6. The method of claim 1, wherein the method further comprises: When sampling the model or inputting conditional labels, the chemical system corresponding to the generated result must contain lithium, including: In the structure filtering step after model sampling or when inputting condition labels, it is required that the chemical system corresponding to the generated result is a binary, ternary or higher-order crystal system composed of lithium and one or more non-lithium elements. By introducing lithium element constraints, a large number of structural outputs in the model that are irrelevant to the research and development goals of lithium battery materials are avoided, thereby improving the generation efficiency and candidate quality.

7. The method of claim 1, wherein the method further comprises: determining a plurality of candidate results; and evaluating the plurality of candidate results. The generated candidate crystal structures are evaluated using MatterSim, and batch analysis of the structures is performed. The evaluation results are output, including: The generated candidate crystal structures are input into the MatterSim evaluation process. A self-written program is used to call the MatterSim machine learning force field for rapid evaluation, quickly eliminating obviously unreasonable structures and retaining more likely stable candidate crystals. The evaluation results include whether the structure tends to be stable, whether the energy changes are reasonable, and whether there are obvious non-physical configurations.
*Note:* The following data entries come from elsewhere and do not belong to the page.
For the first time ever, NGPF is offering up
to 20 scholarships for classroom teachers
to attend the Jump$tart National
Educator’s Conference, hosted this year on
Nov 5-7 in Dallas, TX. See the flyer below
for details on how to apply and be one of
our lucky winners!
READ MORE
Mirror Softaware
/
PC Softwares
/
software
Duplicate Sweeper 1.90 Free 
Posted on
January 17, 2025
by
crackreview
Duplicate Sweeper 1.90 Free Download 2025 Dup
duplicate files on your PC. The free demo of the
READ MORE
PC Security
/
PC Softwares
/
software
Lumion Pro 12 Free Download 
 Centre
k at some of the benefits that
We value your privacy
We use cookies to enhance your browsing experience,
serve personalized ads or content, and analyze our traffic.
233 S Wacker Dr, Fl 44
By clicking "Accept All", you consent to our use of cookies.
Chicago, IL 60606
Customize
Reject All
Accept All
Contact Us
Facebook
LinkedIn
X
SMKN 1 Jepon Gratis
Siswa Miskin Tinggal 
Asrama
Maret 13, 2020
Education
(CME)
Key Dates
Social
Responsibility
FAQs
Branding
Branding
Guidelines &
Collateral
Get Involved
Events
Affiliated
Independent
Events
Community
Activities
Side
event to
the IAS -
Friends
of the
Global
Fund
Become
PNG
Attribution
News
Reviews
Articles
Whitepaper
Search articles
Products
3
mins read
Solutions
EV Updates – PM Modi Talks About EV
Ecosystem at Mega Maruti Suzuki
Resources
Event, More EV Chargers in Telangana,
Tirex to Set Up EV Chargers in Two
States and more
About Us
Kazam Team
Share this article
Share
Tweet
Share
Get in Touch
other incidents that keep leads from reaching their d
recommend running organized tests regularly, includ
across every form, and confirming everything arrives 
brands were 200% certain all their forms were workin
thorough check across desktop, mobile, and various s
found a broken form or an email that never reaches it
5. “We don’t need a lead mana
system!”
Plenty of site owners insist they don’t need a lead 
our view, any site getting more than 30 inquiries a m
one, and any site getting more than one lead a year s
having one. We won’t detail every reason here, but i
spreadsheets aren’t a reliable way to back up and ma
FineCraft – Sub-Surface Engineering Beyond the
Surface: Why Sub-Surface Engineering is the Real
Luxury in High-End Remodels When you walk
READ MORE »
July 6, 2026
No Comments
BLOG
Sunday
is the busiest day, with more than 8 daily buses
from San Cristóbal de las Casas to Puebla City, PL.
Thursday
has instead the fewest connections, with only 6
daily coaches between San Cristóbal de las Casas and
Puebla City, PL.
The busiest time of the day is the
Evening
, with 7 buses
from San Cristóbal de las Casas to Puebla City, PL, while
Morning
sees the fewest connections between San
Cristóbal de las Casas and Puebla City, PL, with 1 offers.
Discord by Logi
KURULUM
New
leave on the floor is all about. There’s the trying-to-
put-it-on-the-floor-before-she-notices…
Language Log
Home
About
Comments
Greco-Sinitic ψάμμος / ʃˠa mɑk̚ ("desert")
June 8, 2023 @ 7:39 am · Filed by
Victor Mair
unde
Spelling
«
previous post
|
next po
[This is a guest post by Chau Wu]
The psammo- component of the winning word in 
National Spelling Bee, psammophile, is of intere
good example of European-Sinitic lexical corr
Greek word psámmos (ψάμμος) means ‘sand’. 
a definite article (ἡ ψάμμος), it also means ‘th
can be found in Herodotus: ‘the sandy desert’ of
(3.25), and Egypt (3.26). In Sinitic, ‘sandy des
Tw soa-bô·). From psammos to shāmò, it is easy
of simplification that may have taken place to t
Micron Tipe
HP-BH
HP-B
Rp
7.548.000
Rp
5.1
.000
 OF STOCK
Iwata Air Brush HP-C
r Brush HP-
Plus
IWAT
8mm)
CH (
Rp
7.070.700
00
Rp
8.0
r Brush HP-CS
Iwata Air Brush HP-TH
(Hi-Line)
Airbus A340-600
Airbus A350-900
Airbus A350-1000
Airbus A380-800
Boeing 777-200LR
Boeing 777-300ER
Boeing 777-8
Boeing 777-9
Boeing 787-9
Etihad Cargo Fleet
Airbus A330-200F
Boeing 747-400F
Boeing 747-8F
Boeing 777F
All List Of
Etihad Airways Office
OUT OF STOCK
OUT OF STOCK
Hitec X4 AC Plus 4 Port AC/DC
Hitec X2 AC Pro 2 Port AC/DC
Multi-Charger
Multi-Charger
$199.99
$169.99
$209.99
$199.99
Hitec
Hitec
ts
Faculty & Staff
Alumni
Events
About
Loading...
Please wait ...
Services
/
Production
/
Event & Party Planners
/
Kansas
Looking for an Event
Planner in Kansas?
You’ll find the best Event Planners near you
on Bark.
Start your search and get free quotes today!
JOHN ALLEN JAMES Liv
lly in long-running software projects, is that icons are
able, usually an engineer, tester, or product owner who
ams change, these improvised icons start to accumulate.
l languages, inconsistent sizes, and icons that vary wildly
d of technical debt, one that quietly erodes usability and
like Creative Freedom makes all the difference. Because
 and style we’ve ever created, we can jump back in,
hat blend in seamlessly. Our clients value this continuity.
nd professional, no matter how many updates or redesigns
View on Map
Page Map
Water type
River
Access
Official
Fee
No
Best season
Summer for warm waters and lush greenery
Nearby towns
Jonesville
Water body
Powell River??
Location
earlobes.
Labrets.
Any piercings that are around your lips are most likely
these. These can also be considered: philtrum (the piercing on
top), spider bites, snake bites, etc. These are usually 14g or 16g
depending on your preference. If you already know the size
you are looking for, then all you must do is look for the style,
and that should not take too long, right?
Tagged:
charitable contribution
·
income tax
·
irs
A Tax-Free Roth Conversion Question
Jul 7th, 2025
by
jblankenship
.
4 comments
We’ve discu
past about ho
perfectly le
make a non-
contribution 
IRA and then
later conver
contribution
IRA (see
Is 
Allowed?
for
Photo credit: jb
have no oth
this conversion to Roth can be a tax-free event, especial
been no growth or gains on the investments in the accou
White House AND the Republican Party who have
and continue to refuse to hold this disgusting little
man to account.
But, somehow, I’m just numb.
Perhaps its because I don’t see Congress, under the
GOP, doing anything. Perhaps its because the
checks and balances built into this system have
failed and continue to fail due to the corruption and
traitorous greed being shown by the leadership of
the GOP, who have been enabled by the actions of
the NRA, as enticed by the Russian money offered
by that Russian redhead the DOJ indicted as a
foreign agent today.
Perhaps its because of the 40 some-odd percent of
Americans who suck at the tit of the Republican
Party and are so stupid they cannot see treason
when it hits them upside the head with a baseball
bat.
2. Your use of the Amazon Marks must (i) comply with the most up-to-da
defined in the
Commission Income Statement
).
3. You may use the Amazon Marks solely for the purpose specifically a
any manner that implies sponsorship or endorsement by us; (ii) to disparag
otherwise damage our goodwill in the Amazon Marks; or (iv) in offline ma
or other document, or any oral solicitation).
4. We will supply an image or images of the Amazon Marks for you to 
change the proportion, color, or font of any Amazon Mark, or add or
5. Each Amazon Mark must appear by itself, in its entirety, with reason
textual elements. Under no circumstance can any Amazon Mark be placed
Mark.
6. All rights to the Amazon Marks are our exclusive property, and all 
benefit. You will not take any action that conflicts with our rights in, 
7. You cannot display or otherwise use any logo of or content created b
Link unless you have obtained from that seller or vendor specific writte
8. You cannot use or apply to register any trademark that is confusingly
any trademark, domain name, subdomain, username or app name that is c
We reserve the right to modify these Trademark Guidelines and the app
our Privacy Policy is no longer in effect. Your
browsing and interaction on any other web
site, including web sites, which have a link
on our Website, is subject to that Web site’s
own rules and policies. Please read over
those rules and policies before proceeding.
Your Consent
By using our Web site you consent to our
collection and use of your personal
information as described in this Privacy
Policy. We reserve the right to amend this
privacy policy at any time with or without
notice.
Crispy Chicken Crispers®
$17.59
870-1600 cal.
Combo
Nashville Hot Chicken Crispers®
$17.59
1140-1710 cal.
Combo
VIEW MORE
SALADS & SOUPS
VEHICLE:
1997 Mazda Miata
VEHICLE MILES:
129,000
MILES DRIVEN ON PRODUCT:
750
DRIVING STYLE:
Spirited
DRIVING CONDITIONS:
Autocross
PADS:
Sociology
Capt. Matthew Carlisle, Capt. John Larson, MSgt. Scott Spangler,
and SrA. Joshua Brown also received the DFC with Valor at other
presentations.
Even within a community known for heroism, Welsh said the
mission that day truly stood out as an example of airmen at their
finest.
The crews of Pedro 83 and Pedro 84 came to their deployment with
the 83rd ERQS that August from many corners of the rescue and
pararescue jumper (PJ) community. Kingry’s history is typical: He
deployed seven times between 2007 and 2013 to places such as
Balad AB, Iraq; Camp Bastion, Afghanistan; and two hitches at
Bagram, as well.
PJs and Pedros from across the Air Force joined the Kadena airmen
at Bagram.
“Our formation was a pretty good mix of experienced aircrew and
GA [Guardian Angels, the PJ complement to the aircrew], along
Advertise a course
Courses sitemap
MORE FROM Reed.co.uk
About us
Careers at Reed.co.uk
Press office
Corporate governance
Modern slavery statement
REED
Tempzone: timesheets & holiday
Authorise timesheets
8. The method for directional generation and candidate result evaluation of lithium-containing crystal materials according to claim 1, characterized in that, After outputting lithium-containing candidate crystal structures based on the evaluation results, the process also includes classifying the output lithium-containing candidate crystal structures.

9. The method for directional generation and candidate result evaluation of lithium-containing crystal materials according to claim 8, characterized in that, The output lithium-containing candidate crystal structures are classified, including: The output lithium-containing candidate crystal structures are divided into ordinary effective structures, high-stability structures, and stable-unique-novel structures. Among them, stable-unique-novel structures refer to structures that simultaneously meet the stability requirements after structure determination, do not repeat the generated structures, and are novel relative to the reference structure set.

10. A system for directional generation and candidate result evaluation of lithium-containing crystal materials, the system being used to implement the method for directional generation and candidate result evaluation of lithium-containing crystal materials as described in any one of claims 1 to 9, characterized in that, The system includes: a lithium-containing sample input module, an attribute label construction module, a model fine-tuning module, a lithium-containing constraint generation module, an evaluation module, and a candidate structure output module, connected in sequence; among them, The lithium-containing sample input module is used to perform structural standardization expression of lithium-containing crystal samples; The attribute tag construction module is used to associate the standardized structural expression of lithium-containing crystal samples with material attribute tags to form joint conditional information; The model fine-tuning module is used to fine-tune the basic model of crystal formation based on joint condition information, thereby enhancing the model's ability to represent and generate lithium-containing systems. The lithium-containing constraint generation module is used to require the chemical system corresponding to the generated result to contain lithium element when the model is sampled or the condition label is input, and to generate candidate crystal structures. The evaluation module is used to evaluate the generated candidate crystal structures using MatterSim, perform batch analysis of the structures, and output the evaluation results. The candidate structure output module is used to output lithium-containing candidate crystal structures based on the evaluation results.